Où suis-je ?
Mon corps brûle. Aussi bien de l'intérieur que de l'extérieur. J'ai l'impression d'être retourné derrière l'incinérateur. Pourtant, il n'y a aucune flamme. Seulement le néant. Ce n'est pas la chaleur qui me consume, non. Je me fais digérer. Cette haine que j'ai, il est en train de la dévorer.
Je l'alimente.
Le cœur ! Vite ! Je dois le trouver !
J'essaye de me déplacer en gesticulant dans tous les sens. Difficile d'être certaine d'avancer sans aucun repère. Je flotte simplement, à la merci de n'importe quelle créature tapie dans ces ténèbres.
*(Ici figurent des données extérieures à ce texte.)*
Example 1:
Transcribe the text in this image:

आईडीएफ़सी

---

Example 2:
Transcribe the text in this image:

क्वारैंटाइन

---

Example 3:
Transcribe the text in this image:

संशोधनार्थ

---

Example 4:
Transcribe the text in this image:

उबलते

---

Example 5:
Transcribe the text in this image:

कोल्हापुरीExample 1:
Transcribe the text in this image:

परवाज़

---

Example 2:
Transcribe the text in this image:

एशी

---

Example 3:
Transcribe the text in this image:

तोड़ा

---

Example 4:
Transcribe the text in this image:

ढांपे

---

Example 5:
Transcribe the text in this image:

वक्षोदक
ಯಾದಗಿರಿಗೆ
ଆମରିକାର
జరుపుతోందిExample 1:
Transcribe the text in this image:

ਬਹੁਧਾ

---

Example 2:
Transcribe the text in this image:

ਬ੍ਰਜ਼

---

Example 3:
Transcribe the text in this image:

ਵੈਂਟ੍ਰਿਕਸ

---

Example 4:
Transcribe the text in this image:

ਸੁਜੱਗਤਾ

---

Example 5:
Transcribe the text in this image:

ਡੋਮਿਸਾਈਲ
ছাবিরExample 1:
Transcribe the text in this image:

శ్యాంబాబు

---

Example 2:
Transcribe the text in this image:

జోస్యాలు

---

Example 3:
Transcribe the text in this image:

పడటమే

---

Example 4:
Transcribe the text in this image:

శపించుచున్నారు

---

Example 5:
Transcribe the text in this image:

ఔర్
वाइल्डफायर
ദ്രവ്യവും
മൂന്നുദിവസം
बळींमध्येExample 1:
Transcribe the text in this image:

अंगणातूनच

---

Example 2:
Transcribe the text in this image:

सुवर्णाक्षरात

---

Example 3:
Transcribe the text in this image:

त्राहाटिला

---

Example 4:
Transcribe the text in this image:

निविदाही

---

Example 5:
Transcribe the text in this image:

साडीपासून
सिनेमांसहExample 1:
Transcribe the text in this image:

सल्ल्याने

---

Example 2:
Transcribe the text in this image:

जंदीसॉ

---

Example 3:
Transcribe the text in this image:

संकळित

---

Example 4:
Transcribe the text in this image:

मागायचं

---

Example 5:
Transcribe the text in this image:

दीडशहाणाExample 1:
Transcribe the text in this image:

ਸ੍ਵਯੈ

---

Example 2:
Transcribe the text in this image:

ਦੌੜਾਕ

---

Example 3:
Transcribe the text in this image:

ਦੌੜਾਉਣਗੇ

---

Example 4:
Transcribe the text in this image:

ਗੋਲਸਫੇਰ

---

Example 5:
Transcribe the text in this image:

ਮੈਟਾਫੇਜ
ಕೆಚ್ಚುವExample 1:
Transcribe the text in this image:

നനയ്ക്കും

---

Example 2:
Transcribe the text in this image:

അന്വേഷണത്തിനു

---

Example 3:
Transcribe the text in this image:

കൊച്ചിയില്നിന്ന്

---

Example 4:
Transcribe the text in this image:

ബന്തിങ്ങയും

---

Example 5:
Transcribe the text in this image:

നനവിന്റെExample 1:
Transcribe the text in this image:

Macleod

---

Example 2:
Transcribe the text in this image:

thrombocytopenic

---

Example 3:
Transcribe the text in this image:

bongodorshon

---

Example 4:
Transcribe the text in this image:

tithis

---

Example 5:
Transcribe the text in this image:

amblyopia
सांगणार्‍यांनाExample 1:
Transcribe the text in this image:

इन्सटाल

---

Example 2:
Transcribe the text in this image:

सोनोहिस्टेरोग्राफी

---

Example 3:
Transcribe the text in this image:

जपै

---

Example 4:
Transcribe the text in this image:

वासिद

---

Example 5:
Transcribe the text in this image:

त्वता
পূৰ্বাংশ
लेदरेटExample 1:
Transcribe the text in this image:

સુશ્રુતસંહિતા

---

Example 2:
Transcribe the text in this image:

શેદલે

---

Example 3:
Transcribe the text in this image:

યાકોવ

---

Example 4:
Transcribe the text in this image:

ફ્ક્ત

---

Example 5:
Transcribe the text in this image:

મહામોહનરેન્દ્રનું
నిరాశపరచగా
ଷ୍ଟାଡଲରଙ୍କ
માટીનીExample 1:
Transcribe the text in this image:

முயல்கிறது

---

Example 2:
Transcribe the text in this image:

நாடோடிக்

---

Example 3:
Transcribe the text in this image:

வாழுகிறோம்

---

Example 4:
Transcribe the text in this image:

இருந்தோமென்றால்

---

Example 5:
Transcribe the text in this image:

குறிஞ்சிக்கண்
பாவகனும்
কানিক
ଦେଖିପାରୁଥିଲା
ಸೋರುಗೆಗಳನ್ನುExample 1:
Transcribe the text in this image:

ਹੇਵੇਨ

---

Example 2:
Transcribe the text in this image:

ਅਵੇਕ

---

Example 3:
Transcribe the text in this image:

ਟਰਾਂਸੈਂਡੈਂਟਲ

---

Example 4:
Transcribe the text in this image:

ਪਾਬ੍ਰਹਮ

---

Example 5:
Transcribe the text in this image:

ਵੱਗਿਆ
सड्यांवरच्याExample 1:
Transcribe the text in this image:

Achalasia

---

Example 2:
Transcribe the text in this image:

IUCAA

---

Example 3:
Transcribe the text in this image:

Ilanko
Une question me percute. Elle a la violence d'un 35 tonnes, la précision d'une balle et la rapidité d'un éclair. Jamais je n'ai connu une peur si profonde. Elle n'est pas tant physique, ni même psychologique. Non, c'est une terreur bien plus insidieuse qui me foudroie en un instant :
« Est-ce que je suis morte ? »
Ce serait cohérent. Le rien absolu et infini qui m'entoure et me dévore. Mais alors, pourquoi est-ce que je ressens cette chaleur ? Je baisse la tête et aperçois mes pattes. Elles sont toutes petites, châtaines avec au bout un sabot. En louchant, j'aperçois les deux côtés de mon museau. De mes yeux part une tâche qui se termine vers mon museau. Je pense immédiatement à ma guéparde, sauf que les miennes sont bien plus grosses que ses larmes. Qu'est-ce que je suis exactement ?
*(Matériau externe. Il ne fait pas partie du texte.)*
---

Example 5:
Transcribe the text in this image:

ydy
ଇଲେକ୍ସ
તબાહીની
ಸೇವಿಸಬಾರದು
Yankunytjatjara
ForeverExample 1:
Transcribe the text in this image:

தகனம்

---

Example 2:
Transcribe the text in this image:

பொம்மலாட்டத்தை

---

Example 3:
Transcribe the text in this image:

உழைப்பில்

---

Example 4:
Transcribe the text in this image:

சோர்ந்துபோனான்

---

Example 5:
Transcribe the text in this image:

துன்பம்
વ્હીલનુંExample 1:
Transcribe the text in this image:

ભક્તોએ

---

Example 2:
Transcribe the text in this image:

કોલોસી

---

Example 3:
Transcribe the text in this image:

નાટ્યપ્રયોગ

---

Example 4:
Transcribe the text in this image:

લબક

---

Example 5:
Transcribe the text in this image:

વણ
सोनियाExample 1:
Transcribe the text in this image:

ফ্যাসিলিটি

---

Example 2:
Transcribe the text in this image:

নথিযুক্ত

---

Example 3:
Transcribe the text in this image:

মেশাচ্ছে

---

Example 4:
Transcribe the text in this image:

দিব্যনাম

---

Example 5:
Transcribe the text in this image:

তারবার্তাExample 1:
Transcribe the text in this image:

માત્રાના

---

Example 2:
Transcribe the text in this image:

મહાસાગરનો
Pas le temps de s'en préoccuper ! Je dois agir vite, pour sauver les habitants bien sûr, mais aussi pour me sauver moi-même. Chaque seconde que je passe ici est une torture insoutenable. Je m'emplis petit à petit de haine, comme si mon corps fusionnait avec celui de Lucy. Ce besoin monte, celui absolument vital de détruire quelque chose ou de frapper quelqu'un. Je finis par me dégouter moi-même, horrifié par ces pulsions qui sont à l'opposé de ma personne. Je me tourne et me retourne dans tous les sens, dans l'espoir d'apercevoir le cœur ou bien une lumière qui s'apparenterait à une sortie.
Je finis par apercevoir... quelque chose. Une sorte de reflet. Je me dirige vers lui en nageant dans cette mélasse invisible et finit par l'atteindre.
Le cœur du diable. Je le reconnaitrais entre mille. Ses reflets violets et rouge sont exactement les mêmes que dans mes souvenirs. Je ne comprends même pas ce qu'ils peuvent refléter puisqu'il n'y a pas de lumière. Aucune importance. Je dois le détruire.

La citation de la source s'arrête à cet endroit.